Musical adventuress to give concert in Port Townsend

Bex Marshall

Bex Marshall

PORT TOWNSEND — When Rebecca “Bex” Marshall was an 11-year-old girl, she was handed a Hummingbird.

This was a 1963 Gibson Hummingbird guitar, a gift from a man who was and is her inspiration.

He’s her uncle David Kiely — an entertainer who is still making music today — who has an unforgettable voice.

When he sang, “my hair would fly back,” said Marshall.

She hopes to likewise blow listeners away this week on her first trip to the Pacific Northwest.

A blues singer originally from Devonshire, England, Marshall lives in London now. She’s touring in the wake of “House of Mercy,” the follow-up to her 2008 CD “Kitchen Table,” and will arrive, band in tow, for an Upstage Presents concert Wednesday at the Highway Twenty Roadhouse. Show time is 7:30 p.m. at the bar and restaurant at 2152 W. Sims Way, and tickets are $7 via 360-385-2216. That’s the old Upstage Theater and Restaurant number, while Upstage owner Mark Cole continues his efforts to reopen his music venue somewhere new.

Tickets will be available at the Roadhouse door, where there’s “plenty of room,” Cole promised, adding that dinner is available there too. For directions to the venue, phone 360-385-7747.

It’s ironic that this will be Marshall’s first foray to the upper corner of the continent. The singer, who’s been described as a musical adventuress and tireless traveler, took off at age 18 to hitchhike around Australia, guitar on her back. To earn a living, she trained as a croupier, working the gaming tables on cruise liners.

She also busked on the streets in Australia, “bumming around

. . . until I realized I needed to start bumming around professionally,” she quipped in an interview this week.

“I’ve never looked back,” added Marshall, who’s been a full-time blueswoman for 12 years now. On this tour, she’s traveling through Colorado, Oklahoma and South Dakota, then west to Port Townsend, to Cozmic Pizza in Eugene, Ore., and to the Spar in Tacoma.

Then, U.S. jaunt done, she’ll go to Brazil for a month.

Marshall is feeling especially good right now, having won two British Blues Awards: first runner-up for Best Female Vocalist and third place in the Album of the Year category for “House of Mercy.”

To hear Marshall tell it, yet, making music is the richest reward.
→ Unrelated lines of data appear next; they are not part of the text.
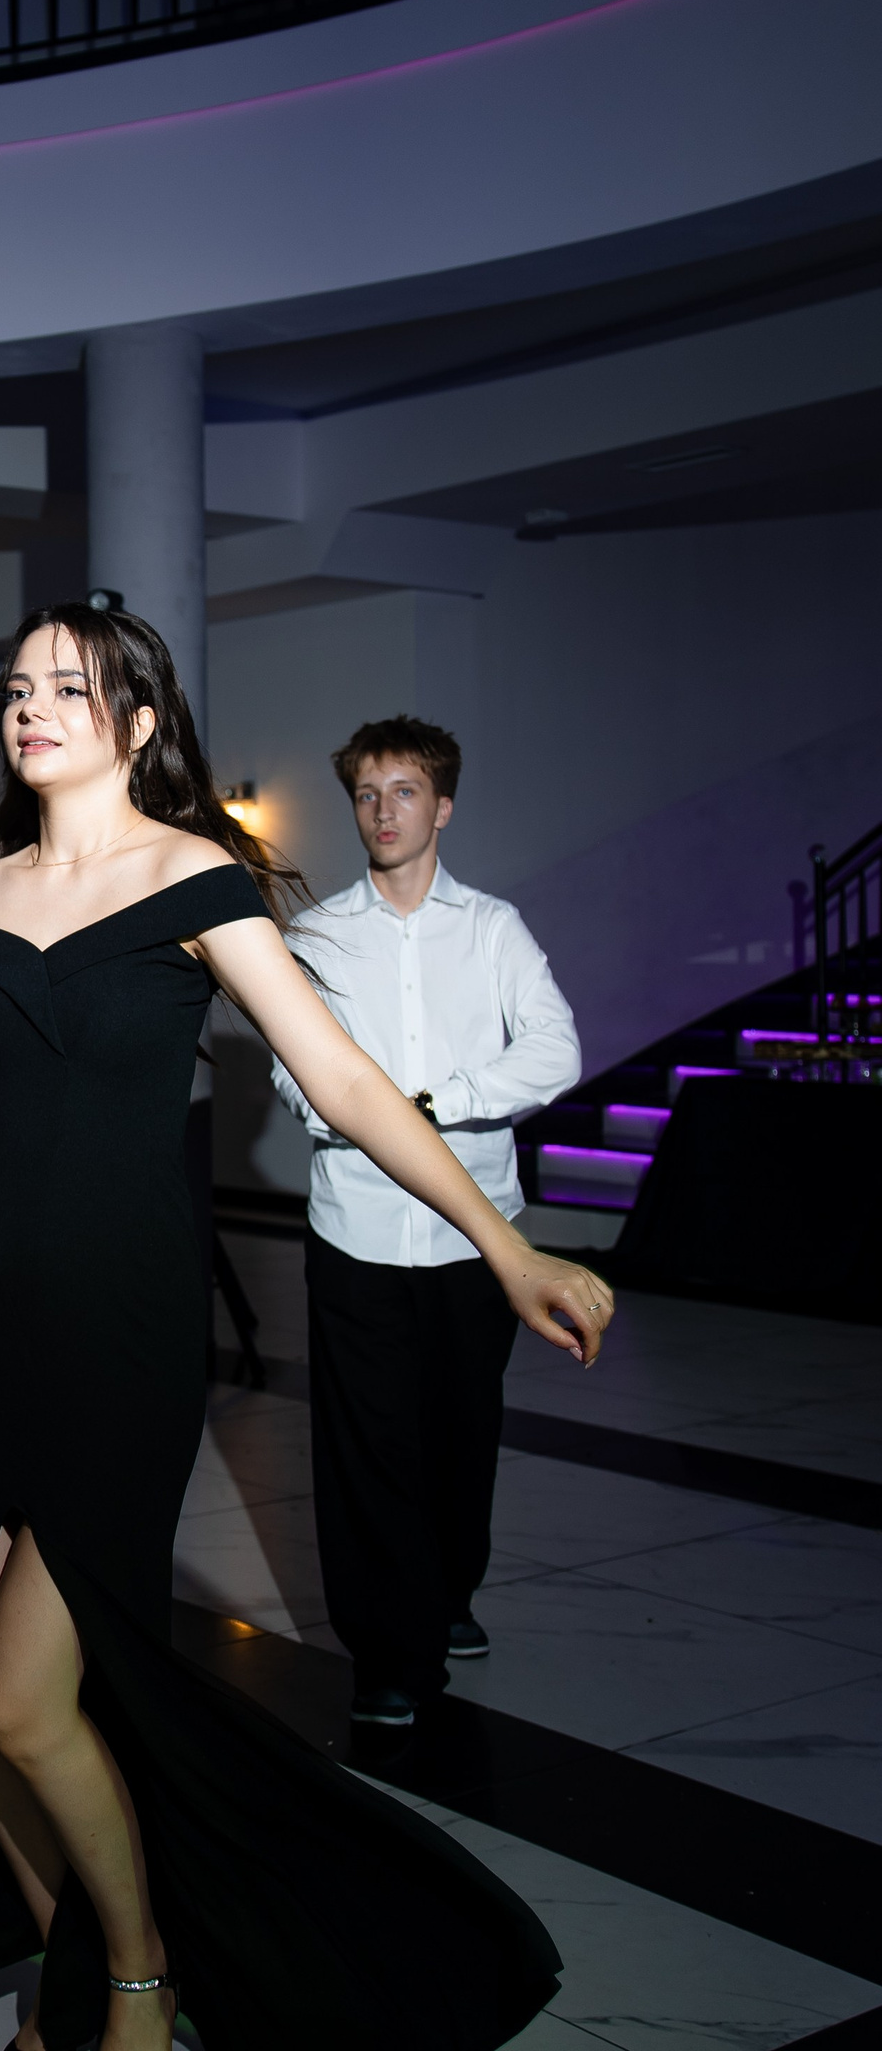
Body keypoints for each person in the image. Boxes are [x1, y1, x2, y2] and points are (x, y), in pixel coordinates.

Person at [0, 604, 614, 2051]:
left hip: (119, 1335)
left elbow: (343, 1077)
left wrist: (506, 1246)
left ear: (140, 720)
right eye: (19, 688)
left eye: (70, 687)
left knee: (27, 1700)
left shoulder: (194, 881)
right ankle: (60, 1962)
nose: (33, 708)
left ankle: (140, 1967)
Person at [270, 718, 582, 1727]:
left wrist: (433, 1104)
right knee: (367, 1448)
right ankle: (388, 1655)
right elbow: (296, 1077)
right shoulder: (317, 936)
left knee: (460, 1432)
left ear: (442, 806)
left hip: (473, 1236)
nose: (383, 811)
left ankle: (446, 1596)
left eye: (404, 791)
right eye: (367, 794)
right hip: (354, 1230)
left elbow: (555, 1050)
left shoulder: (493, 928)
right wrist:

“I caught the passion very early,” she said. As a girl, it was listening to the blues, on records and live, that gave her the education she wanted.

“I’m still being inspired today. There is never a day,” she said, “when I don’t learn something about music from musicians on the road, and not necessarily from someone famous.”

This Wednesday at the Highway Twenty Roadhouse, “Come early,” she instructed, “and be ready to have your heart ripped out and put back in again. In the mostest possible way.”

Then, as if to soften a little, Marshall added that she hopes to “tell some stories.”

She’s sought to do that ever since her uncle gave her that Hummingbird. The instrument, now 50 years old, adorns a wall in her home.